Calls continue to revamp slum Easter Rising 1916 HQ on Moore Street
Historic building in need of saving, not demolition claim
Irish campaigners have called on the Irish state to halt the 'disrespectful' demolition of the area surrounding the historic 1916 Easter Rising battlefield site.
Sinn Fein appealed for support from Irish government ministers in parliament yesterday to save and then restore the monument, which the great-grandson of Irish patriot James Connolly said was a modest demand.
According to Breaking News, James Connolly Heron has been fighting for the restoration of the Moore Street historical site for the last 10 years, and he's appalled by plans to tear down surrounding buildings to make way for another shopping centre in an area already filled with them.
'People are waking up to the fact that we have four years until the centenary,' Connolly Heron told the press. 'We need something to show the Gathering in 2016 (the government initiative to invite Ireland's diaspora to visit the country as tourists to aid its economic redevelopment).
"Are we going to show people a monument to the rising, or are we going to show them a shopping centre that is a monument to the Celtic Tiger?' Connolly demanded.

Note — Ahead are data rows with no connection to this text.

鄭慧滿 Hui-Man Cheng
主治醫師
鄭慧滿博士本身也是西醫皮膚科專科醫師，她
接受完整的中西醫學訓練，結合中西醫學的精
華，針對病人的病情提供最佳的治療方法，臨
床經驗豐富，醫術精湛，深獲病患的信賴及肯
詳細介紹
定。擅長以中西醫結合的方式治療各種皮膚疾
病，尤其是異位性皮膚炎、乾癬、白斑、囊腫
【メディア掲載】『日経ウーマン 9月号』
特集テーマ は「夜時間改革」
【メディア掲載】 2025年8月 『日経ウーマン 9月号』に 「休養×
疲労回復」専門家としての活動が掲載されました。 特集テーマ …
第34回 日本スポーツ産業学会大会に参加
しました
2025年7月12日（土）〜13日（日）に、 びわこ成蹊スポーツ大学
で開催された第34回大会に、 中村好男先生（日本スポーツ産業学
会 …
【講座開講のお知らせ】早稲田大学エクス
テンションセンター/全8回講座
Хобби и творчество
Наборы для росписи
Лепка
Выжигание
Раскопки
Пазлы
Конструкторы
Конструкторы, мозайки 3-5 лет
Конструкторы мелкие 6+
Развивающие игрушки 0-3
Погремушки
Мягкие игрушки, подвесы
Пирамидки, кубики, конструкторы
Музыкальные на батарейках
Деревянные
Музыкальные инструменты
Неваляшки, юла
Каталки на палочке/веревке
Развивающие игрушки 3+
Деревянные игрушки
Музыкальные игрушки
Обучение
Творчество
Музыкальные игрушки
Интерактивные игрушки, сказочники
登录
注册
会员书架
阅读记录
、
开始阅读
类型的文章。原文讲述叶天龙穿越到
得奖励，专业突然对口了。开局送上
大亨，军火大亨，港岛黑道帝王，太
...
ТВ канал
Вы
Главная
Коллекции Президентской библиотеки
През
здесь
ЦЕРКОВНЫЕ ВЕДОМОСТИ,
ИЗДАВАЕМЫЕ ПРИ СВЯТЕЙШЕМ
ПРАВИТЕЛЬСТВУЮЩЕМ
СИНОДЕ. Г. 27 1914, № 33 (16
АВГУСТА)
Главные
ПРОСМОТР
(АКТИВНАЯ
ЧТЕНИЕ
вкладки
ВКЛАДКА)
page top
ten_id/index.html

Sinn Fein's leader Gerry Adams is a high profile supporter of the Moore Street campaign, which aims to restore the row of houses where Irish rebel leaders met for the last time. Instead of providing a site for another shopping center the plan is to turn the area into 'a cultural educational centre of excellence.'
Connolly Heron hopes that the project will not be sunk by the temptation to indulge in political point-scoring.

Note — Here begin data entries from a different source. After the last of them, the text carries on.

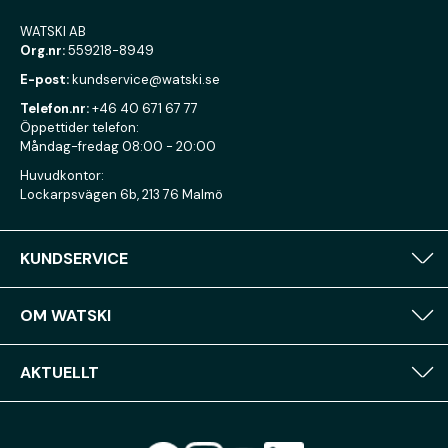
WATSKI AB
Org.nr:
559218-8949
E-post:
kundservice@watski.se
Telefon.nr:
+46 40 671 67 77
Öppettider telefon:
Måndag-fredag 08:00 - 20:00
Huvudkontor:
Lockarpsvägen 6b, 213 76 Malmö
KUNDSERVICE
OM WATSKI
AKTUELLT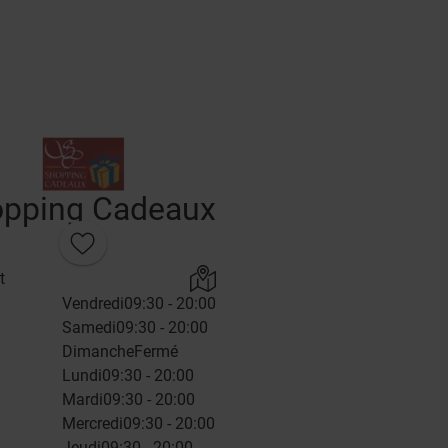
pping Cadeaux
t
Vendredi
09:30 - 20:00
Samedi
09:30 - 20:00
Dimanche
Fermé
Lundi
09:30 - 20:00
Mardi
09:30 - 20:00
Mercredi
09:30 - 20:00
Jeudi
09:30 - 20:00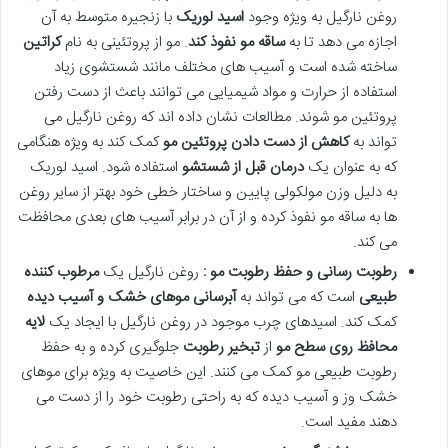
روغن نارگیل به ویژه وجود
اسید لوریک
با زنجیره متوسط به آن
اجازه می دهد تا به
ساقه مو نفوذ کند
. مو از پروتئینی به نام
کراتین
ساخته شده است و آسیب های مختلف مانند شستشوی زیاد
استفاده از حرارت و مواد شیمیایی می توانند باعث از دست رفتن
پروتئین مو شوند. مطالعات نشان داده اند که روغن نارگیل می
تواند به
کاهش از دست دادن پروتئین مو
کمک کند به ویژه هنگامی
که به عنوان یک
درمان قبل از شستشو
استفاده شود. اسید لوریک
به دلیل وزن مولکولی پایین و ساختار خطی خود بهتر از سایر روغن
ها به ساقه مو نفوذ کرده و از آن در برابر آسیب های بعدی محافظت
می کند.
رطوبت رسانی و حفظ رطوبت مو :
روغن نارگیل یک
مرطوب کننده
طبیعی
است که می تواند به
آبرسانی موهای خشک و آسیب دیده
کمک کند. اسیدهای چرب موجود در روغن نارگیل با ایجاد یک
لایه
محافظ روی سطح مو
از
تبخیر رطوبت
جلوگیری کرده و به حفظ
رطوبت طبیعی مو کمک می کنند. این خاصیت به ویژه برای موهای
خشک وز و آسیب دیده که به راحتی رطوبت خود را از دست می
دهند مفید است.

'That would be dishonouring the people we are trying to honour,' he explained. 'It doesn’t belong to any party, it belongs to the people. What we are asking is that what is already a designated national monument be protected, so that future generations will still remember.'
City developers want to tear down the buildings that surround the small row of two story houses that have been designated a national monument and are protected by law.
Adams said if the plans are allowed to go ahead that taxpayers would be as good as funding the vandalising of a national monument.
A motion to halt the demolition was drafted by descendants of the signatories of the 1916 Proclamation and the plan to save the monument already has the support of over 50 opposition ministers.